Please reproduce the lines of the records below from the one holding "nummers brengt met" through the one holding "Veranstaltungshalle an, die Konzerte und", inclusive, skipping all pictures.

┏━━

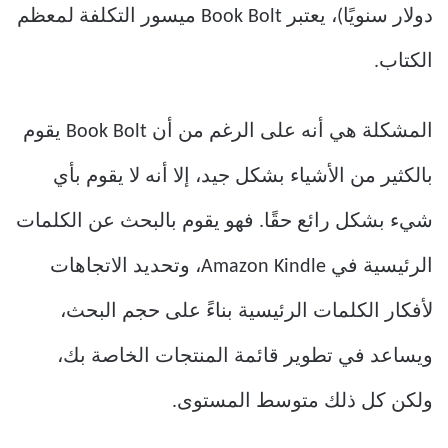
دولار سنويًا)، يعتبر Book Bolt ميسور التكلفة لمعظم
الكتاب.
المشكلة هي أنه على الرغم من أن Book Bolt يقوم
بالكثير من الأشياء بشكل جيد، إلا أنه لا يقوم بأي
شيء بشكل رائع حقًا. فهو يقوم بالبحث عن الكلمات
الرئيسية في Amazon Kindle، وتحديد الاتجاهات
لأفكار الكلمات الرئيسية بناءً على حجم البحث،
ويساعد في تطوير قائمة المنتجات الخاصة بك،
ولكن كل ذلك متوسط المستوى.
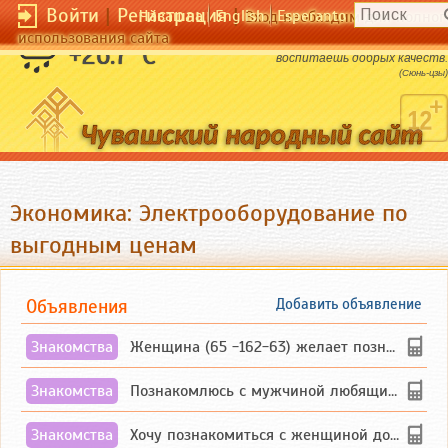
Войти
|
Регистрация
|
Чӑвашла
English
Esperanto
Вход необходим для полног
использования сайта
Без зажиточной жизни в народе не
+26.7 °C
воспитаешь добрых качеств.
(Сюнь-цзы)
Экономика: Электрооборудование по
выгодным ценам
Объявления
Добавить объявление
Знакомства
Женщина (65 -162-63) желает познакомиться с одиноким, добродушным, без вредных ...
Знакомства
Познакомлюсь с мужчиной любящим танцевать и петь на родном чувашском языке
Знакомства
Хочу познакомиться с женщиной до 55 лет чувашской или русской национальности дл...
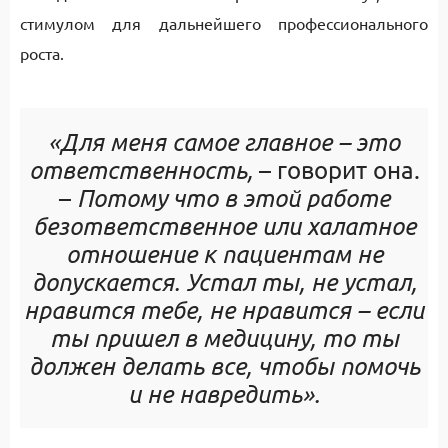
стимулом для дальнейшего профессионального
роста.
«Для меня самое главное – это
ответственность
,
– говорит она.
–
Потому что в этой работе
безответственное или халатное
отношение к пациентам не
допускается. Устал ты, не устал,
нравится тебе, не нравится – если
ты пришел в медицину, то ты
должен делать все, чтобы помочь
и не навредить».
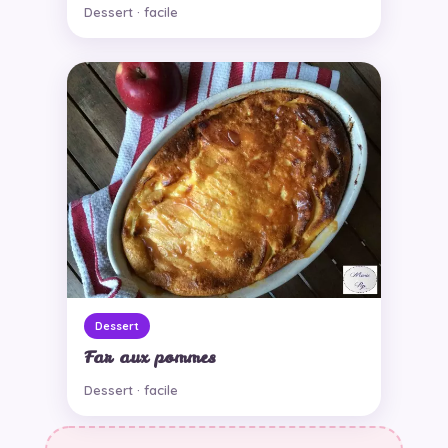
Dessert · facile
Dessert
Far aux pommes
Dessert · facile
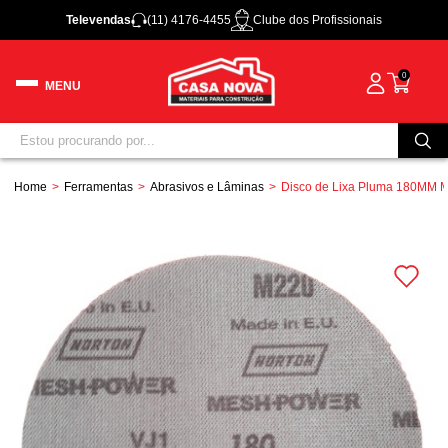
Televendas
(11) 4176-4455
Clube dos Profissionais
0
Home
Ferramentas
Abrasivos e Lâminas
Disco de Lixa Pluma 180MM 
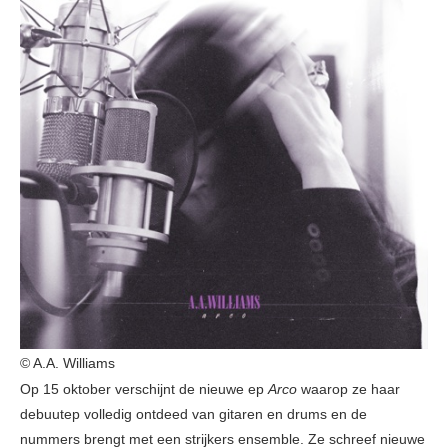
© A.A. Williams
Op 15 oktober verschijnt de nieuwe ep
Arco
waarop ze haar
debuutep volledig ontdeed van gitaren en drums en de
nummers brengt met een strijkers ensemble. Ze schreef nieuwe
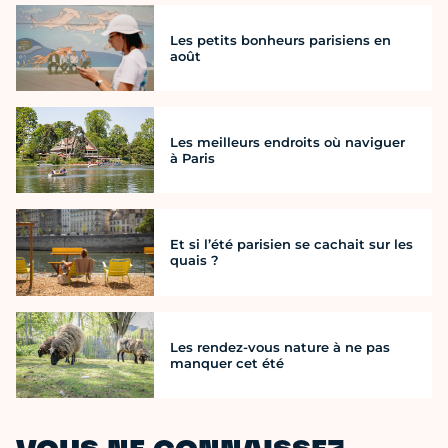
Les petits bonheurs parisiens en
août
Les meilleurs endroits où naviguer
à Paris
Et si l’été parisien se cachait sur les
quais ?
Les rendez-vous nature à ne pas
manquer cet été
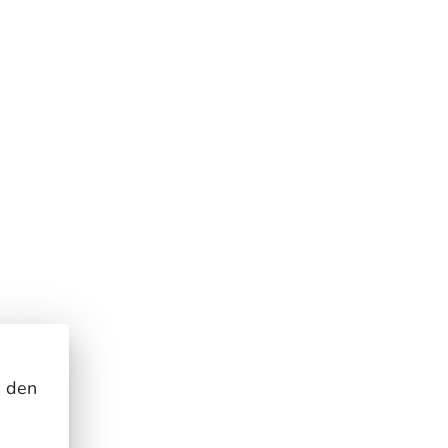
n den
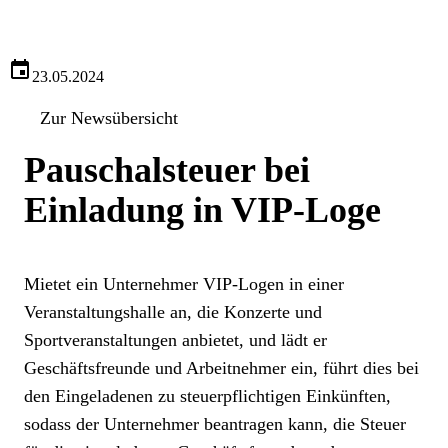
23.05.2024
Zur Newsübersicht
Pauschalsteuer bei
Einladung in VIP-Loge
Mietet ein Unternehmer VIP-Logen in einer
Veranstaltungshalle an, die Konzerte und
Sportveranstaltungen anbietet, und lädt er
Geschäftsfreunde und Arbeitnehmer ein, führt dies bei
den Eingeladenen zu steuerpflichtigen Einkünften,
sodass der Unternehmer beantragen kann, die Steuer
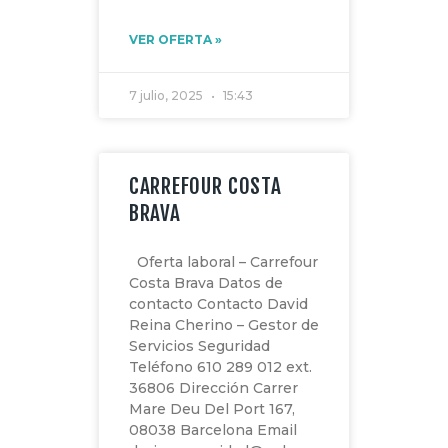
VER OFERTA »
7 julio, 2025
15:43
CARREFOUR COSTA
BRAVA
Oferta laboral – Carrefour
Costa Brava Datos de
contacto Contacto David
Reina Cherino – Gestor de
Servicios Seguridad
Teléfono 610 289 012 ext.
36806 Dirección Carrer
Mare Deu Del Port 167,
08038 Barcelona Email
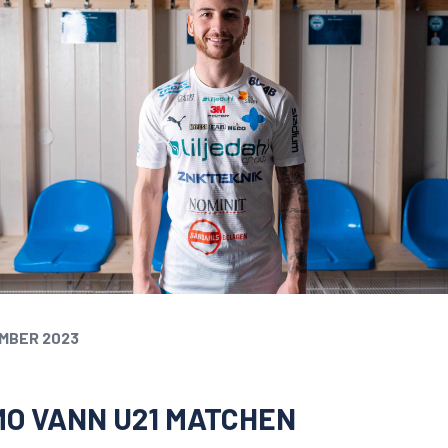
MBER 2023
MO VANN U21 MATCHEN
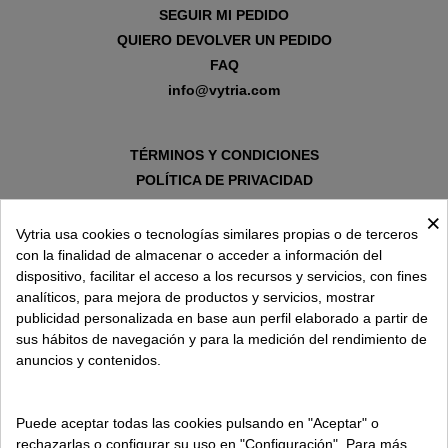
SEGUIR MI PEDIDO
QUIERO DEVOLVER UN PEDIDO
FAQ
info@vytria.com
TÉRMINOS Y CONDICIONES
POLÍTICA DE PRIVACIDAD
AVISO LEGAL
×
POLÍTICA DE COOKIES
Vytria usa cookies o tecnologías similares propias o de terceros
con la finalidad de almacenar o acceder a información del
dispositivo, facilitar el acceso a los recursos y servicios, con fines
SOBRE VYTRIA
analíticos, para mejora de productos y servicios, mostrar
publicidad personalizada en base aun perfil elaborado a partir de
sus hábitos de navegación y para la medición del rendimiento de
ENTREGA EN
anuncios y contenidos.
ESPAÑA € / ES
Puede aceptar todas las cookies pulsando en "Aceptar" o
rechazarlas o configurar su uso en "Configuración". Para más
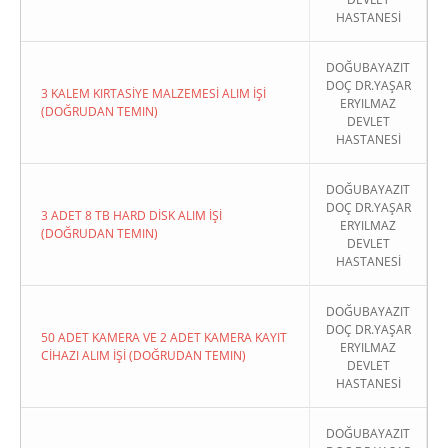
HASTANESİ
DOĞUBAYAZIT
DOÇ DR.YAŞAR
3 KALEM KIRTASİYE MALZEMESİ ALIM İŞİ
ERYILMAZ
(DOĞRUDAN TEMIN)
DEVLET
HASTANESİ
DOĞUBAYAZIT
DOÇ DR.YAŞAR
3 ADET 8 TB HARD DİSK ALIM İŞİ
ERYILMAZ
(DOĞRUDAN TEMIN)
DEVLET
HASTANESİ
DOĞUBAYAZIT
DOÇ DR.YAŞAR
50 ADET KAMERA VE 2 ADET KAMERA KAYIT
ERYILMAZ
CİHAZI ALIM İŞİ (DOĞRUDAN TEMIN)
DEVLET
HASTANESİ
DOĞUBAYAZIT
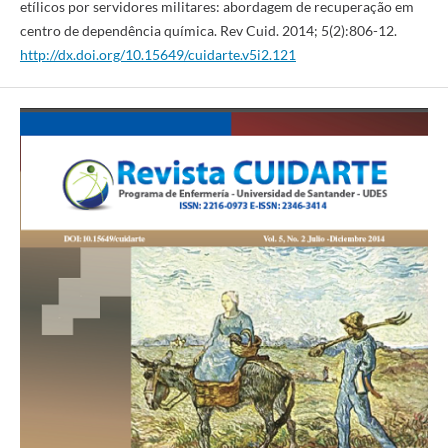
etílicos por servidores militares: abordagem de recuperação em
centro de dependência química. Rev Cuid. 2014; 5(2):806-12.
http://dx.doi.org/10.15649/cuidarte.v5i2.121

┗━━

THE ANSWER:
nummers brengt met een strijkers ensemble. Ze schreef nieuwe
Les petits bonheurs parisiens en
août
Les meilleurs endroits où naviguer
à Paris
Et si l’été parisien se cachait sur les
quais ?
Les rendez-vous nature à ne pas
manquer cet été
n den
23.05.2024
Zur Newsübersicht
Pauschalsteuer bei
Einladung in VIP-Loge
Mietet ein Unternehmer VIP-Logen in einer
Veranstaltungshalle an, die Konzerte und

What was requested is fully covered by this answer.